This you call "random"? Actually this looks cleaner than I expected. I do see what you mean about it not putting the important data in consistent columns, but your program should be able to sort that out with very little difficulty; it's just a matter of determining the pattern and explaining it to your program.
Let's see what we can figure out. Each table starts with the word "Code", always in column 1; so your program can find the start of each table by searching for the next appearance of "Code" in col 1—or, if you determine that it sometimes appears in other columns you can look elsewhere too. In the same row, the other column headings are consistent even though they're in varying columns, so your program can determine where to find the Code, the Price and the other data. The code and the description are sometimes in separate columns and sometimes combined, but that's easy to figure out. And the column for the sale price has no header; but the column is missing only when there is no sale, and when it's present it's always between Sales End and Price.
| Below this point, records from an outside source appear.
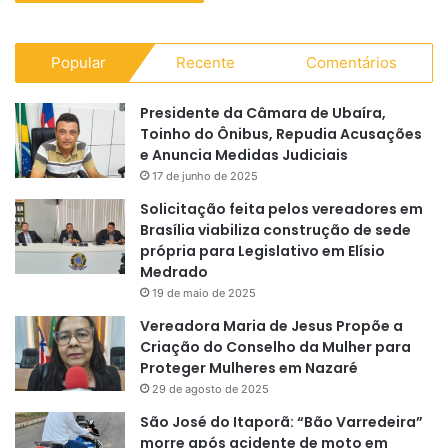
Popular
Recente
Comentários
Presidente da Câmara de Ubaíra,
Toinho do Ônibus, Repudia Acusações
e Anuncia Medidas Judiciais
17 de junho de 2025
Solicitação feita pelos vereadores em
Brasília viabiliza construção de sede
própria para Legislativo em Elísio
Medrado
19 de maio de 2025
Vereadora Maria de Jesus Propõe a
Criação do Conselho da Mulher para
Proteger Mulheres em Nazaré
29 de agosto de 2025
São José do Itaporã: “Bão Varredeira”
morre após acidente de moto em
Figuring out the length of the table is the only tricky part, and that only slightly; in most cases the end of the table is marked by a blank cell in the Code column, but in two of the tables there are sections where the Code and description are in the next column. Maybe if both columns are empty, that's the end of a table? No, in more than one table the footnote ("Retail price include...") is up against the table with no blank space intervening. Ah, here we go: In the Price column, "Page n" always appears at the end of the table. Ok, let me play with this and come up with a way to turn this data into something more rational. Or maybe this gives you the right idea without a demo?
|